One part of the entries below is wanted: the lines from the one containing "Galium verum)" through the one containing "devenit un reper". Write those out exactly and nothing else.

--- Dataset records ---
*** Block opens ***

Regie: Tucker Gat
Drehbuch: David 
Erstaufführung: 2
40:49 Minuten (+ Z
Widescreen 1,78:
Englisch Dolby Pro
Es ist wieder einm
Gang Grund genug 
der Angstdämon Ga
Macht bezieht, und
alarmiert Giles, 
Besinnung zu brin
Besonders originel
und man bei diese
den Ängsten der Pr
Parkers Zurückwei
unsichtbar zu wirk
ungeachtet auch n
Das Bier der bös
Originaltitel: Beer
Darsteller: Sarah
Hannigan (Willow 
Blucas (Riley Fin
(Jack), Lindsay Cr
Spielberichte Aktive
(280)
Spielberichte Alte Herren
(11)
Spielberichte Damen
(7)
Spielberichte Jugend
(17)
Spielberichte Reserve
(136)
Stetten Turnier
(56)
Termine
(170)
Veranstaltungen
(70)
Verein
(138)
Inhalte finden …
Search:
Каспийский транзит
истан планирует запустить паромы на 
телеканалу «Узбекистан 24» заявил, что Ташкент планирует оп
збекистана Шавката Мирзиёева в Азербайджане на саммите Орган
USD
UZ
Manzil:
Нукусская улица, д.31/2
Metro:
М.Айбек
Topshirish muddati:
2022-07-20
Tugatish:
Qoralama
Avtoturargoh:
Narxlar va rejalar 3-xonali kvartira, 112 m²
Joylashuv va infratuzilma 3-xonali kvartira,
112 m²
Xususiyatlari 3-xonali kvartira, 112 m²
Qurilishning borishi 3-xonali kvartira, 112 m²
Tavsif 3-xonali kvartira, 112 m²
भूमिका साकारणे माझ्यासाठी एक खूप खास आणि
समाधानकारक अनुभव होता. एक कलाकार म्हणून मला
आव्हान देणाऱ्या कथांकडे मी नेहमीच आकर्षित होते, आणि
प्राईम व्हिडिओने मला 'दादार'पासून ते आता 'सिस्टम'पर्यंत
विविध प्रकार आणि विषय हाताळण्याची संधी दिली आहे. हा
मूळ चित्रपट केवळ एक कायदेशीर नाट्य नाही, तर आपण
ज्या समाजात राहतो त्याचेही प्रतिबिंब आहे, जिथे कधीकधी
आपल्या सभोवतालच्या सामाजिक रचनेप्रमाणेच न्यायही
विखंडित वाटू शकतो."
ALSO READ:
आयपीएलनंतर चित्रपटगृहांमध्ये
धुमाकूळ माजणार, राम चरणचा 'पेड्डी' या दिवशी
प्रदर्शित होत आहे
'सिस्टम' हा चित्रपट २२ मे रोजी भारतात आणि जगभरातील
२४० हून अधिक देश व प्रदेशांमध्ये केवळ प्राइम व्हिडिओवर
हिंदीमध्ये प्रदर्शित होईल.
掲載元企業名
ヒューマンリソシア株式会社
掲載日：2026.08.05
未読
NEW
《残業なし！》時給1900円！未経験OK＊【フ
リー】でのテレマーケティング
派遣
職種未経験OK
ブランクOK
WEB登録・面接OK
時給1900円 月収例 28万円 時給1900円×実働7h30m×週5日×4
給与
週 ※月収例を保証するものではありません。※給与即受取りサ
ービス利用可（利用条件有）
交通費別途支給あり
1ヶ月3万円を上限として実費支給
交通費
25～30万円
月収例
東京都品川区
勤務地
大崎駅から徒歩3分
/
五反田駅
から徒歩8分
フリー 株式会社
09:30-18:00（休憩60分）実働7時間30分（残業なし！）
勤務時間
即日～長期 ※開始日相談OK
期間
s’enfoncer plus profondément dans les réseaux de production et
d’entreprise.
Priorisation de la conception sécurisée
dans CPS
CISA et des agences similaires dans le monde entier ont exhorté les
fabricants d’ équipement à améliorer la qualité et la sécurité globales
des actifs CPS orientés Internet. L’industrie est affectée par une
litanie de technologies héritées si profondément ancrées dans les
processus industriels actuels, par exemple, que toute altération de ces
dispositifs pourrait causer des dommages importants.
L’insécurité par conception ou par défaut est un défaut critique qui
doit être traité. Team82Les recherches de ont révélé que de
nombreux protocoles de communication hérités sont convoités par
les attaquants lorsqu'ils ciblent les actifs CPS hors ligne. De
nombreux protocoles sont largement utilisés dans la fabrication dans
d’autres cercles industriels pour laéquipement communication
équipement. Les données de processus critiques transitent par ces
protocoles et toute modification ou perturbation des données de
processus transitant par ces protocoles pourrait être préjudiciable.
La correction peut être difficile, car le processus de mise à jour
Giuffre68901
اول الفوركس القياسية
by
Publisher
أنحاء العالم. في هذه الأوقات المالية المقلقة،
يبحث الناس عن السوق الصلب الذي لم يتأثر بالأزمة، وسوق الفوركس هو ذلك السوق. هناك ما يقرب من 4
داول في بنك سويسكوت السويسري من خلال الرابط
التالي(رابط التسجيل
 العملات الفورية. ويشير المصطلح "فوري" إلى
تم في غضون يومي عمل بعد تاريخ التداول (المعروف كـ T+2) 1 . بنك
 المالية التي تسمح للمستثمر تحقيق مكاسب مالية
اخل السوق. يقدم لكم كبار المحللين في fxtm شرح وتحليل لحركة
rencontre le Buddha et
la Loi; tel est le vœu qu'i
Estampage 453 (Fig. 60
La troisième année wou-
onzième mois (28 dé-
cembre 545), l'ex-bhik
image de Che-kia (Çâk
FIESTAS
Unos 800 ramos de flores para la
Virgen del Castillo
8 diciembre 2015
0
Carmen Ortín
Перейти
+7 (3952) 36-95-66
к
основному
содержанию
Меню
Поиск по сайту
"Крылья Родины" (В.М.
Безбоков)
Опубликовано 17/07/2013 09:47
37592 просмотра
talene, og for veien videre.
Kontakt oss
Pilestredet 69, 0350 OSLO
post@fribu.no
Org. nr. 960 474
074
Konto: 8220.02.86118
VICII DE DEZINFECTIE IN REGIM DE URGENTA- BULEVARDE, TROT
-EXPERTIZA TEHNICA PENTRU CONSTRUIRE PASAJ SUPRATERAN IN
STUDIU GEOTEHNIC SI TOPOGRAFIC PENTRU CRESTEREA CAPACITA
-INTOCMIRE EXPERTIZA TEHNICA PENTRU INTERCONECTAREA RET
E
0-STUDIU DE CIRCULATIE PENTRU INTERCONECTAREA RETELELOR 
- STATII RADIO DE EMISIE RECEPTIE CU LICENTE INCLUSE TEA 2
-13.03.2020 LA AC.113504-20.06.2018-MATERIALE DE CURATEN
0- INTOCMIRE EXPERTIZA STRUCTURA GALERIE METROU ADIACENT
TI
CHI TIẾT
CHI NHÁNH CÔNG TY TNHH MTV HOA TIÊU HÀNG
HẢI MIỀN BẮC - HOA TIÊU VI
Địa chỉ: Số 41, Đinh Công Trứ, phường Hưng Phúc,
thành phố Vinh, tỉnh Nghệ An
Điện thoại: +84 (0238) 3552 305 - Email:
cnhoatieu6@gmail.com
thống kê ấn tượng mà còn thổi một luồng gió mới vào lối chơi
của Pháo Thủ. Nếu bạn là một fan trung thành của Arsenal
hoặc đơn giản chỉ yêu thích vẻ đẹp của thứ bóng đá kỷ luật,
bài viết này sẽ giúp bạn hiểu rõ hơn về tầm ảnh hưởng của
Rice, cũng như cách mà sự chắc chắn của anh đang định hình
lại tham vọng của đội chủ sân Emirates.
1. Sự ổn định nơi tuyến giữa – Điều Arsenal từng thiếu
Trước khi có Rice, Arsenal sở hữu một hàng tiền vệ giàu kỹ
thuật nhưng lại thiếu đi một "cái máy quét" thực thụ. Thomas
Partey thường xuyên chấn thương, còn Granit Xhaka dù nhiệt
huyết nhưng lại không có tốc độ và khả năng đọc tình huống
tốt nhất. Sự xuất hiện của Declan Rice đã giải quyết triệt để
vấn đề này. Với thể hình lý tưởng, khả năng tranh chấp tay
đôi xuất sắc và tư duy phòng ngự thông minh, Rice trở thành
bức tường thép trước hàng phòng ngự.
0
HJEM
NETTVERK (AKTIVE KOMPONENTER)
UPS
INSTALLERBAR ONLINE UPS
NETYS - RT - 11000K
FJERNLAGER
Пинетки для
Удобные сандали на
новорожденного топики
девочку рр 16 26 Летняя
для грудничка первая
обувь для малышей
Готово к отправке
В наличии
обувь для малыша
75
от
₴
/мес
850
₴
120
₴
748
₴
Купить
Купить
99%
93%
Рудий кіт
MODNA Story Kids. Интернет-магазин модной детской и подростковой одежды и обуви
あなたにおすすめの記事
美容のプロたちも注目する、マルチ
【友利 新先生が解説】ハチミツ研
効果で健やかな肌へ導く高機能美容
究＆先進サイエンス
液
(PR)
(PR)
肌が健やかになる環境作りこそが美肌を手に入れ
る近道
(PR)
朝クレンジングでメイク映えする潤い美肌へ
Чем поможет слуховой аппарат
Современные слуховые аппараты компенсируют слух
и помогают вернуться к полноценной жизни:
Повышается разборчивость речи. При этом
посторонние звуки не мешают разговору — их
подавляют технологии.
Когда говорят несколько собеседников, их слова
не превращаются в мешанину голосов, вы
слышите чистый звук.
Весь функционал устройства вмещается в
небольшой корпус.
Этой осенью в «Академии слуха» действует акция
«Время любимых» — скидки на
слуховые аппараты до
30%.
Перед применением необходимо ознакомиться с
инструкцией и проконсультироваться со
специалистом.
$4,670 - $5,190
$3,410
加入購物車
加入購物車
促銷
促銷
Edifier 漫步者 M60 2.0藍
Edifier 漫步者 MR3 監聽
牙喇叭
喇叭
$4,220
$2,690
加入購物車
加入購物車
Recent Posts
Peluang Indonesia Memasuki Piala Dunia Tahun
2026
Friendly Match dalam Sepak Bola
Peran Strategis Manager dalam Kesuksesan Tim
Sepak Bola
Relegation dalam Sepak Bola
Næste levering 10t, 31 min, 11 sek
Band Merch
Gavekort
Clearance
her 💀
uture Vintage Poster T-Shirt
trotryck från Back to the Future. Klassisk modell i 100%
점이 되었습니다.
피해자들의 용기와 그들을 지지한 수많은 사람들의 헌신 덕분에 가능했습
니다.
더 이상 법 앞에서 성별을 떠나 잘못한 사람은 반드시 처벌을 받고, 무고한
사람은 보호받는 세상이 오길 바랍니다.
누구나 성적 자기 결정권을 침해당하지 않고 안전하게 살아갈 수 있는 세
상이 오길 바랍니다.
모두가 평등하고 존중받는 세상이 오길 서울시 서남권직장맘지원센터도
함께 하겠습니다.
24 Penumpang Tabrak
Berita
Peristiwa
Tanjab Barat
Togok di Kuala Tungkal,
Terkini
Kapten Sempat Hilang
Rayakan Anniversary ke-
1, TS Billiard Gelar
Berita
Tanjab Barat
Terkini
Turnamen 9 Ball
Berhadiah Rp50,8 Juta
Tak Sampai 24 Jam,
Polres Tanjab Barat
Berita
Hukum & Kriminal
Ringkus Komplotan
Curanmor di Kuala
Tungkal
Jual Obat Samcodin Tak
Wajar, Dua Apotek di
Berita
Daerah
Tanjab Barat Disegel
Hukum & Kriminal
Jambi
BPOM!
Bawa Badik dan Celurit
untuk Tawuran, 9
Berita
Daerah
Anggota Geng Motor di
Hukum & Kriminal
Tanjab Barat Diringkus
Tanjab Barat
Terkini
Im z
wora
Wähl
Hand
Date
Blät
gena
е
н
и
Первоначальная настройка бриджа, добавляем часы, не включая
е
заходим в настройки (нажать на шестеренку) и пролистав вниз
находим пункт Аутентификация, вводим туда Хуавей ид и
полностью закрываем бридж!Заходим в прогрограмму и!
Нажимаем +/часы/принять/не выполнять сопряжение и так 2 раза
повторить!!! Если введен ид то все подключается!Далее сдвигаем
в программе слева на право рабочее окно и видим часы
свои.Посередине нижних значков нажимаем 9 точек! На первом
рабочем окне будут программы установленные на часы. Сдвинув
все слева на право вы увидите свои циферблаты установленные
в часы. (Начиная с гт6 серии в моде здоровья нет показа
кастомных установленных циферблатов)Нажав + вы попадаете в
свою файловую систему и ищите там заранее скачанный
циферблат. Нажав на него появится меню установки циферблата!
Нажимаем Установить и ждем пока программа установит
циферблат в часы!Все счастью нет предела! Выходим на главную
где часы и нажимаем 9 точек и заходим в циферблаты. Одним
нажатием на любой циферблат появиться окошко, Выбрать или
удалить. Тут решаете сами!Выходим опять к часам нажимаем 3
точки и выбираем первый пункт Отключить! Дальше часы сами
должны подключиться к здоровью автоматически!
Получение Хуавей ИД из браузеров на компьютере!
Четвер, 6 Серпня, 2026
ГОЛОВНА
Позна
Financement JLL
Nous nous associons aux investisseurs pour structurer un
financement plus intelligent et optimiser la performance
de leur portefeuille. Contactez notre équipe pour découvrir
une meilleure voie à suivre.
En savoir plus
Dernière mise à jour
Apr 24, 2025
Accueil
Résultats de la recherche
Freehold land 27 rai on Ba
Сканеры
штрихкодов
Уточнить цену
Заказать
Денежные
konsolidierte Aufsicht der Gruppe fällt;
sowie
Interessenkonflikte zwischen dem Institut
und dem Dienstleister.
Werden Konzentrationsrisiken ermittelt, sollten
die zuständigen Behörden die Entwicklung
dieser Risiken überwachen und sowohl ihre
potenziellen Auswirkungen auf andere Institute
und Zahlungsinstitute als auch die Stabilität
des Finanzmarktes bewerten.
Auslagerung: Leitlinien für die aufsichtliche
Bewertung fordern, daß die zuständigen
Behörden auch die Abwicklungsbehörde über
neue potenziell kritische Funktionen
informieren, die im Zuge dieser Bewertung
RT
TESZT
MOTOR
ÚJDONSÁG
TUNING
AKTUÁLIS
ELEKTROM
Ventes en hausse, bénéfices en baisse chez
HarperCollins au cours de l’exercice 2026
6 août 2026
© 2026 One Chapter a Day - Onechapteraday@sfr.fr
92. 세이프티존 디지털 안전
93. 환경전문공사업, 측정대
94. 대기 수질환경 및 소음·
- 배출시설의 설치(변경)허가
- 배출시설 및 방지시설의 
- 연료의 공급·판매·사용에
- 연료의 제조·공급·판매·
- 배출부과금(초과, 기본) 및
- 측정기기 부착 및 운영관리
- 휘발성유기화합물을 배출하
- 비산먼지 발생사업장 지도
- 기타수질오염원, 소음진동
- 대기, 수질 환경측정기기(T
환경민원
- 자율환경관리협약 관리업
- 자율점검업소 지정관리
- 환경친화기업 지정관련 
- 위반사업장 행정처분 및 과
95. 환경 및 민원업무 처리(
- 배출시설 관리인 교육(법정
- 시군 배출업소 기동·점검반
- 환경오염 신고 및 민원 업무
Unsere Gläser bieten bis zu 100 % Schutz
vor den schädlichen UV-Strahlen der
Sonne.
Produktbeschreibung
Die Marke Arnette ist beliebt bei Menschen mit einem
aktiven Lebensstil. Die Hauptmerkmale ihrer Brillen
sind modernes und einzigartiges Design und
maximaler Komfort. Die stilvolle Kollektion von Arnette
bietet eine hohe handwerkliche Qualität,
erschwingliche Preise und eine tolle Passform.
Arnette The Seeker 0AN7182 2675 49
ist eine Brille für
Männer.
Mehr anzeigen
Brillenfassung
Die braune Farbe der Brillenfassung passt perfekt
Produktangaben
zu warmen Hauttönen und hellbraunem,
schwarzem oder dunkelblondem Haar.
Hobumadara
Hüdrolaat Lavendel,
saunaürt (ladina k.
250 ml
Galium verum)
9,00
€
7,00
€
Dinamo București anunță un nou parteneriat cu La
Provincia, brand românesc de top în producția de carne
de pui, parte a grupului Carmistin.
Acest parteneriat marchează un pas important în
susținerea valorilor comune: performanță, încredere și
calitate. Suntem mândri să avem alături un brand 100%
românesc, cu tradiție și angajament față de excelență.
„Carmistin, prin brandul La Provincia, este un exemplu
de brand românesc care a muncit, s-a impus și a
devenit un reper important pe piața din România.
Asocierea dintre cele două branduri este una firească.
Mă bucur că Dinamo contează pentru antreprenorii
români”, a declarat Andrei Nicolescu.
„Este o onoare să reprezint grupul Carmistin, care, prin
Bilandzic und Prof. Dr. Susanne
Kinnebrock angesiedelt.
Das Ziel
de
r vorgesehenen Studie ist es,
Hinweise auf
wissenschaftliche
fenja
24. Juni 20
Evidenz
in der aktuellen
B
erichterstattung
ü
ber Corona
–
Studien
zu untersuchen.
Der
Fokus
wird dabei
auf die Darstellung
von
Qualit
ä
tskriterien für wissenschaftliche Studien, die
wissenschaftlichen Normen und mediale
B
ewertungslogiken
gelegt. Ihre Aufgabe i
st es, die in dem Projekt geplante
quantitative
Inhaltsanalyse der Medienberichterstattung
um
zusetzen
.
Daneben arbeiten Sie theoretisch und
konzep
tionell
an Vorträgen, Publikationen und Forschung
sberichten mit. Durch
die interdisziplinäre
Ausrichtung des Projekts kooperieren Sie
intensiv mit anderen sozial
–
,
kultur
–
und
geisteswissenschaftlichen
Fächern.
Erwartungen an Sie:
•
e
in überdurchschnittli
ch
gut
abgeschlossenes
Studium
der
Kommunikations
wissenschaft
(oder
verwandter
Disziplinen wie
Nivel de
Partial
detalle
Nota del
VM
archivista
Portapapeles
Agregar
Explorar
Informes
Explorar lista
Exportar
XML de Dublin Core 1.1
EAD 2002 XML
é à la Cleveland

*** Block closes ***

--- SOLUTION ---
Galium verum)
9,00
€
7,00
€
Dinamo București anunță un nou parteneriat cu La
Provincia, brand românesc de top în producția de carne
de pui, parte a grupului Carmistin.
Acest parteneriat marchează un pas important în
susținerea valorilor comune: performanță, încredere și
calitate. Suntem mândri să avem alături un brand 100%
românesc, cu tradiție și angajament față de excelență.
„Carmistin, prin brandul La Provincia, este un exemplu
de brand românesc care a muncit, s-a impus și a
devenit un reper important pe piața din România.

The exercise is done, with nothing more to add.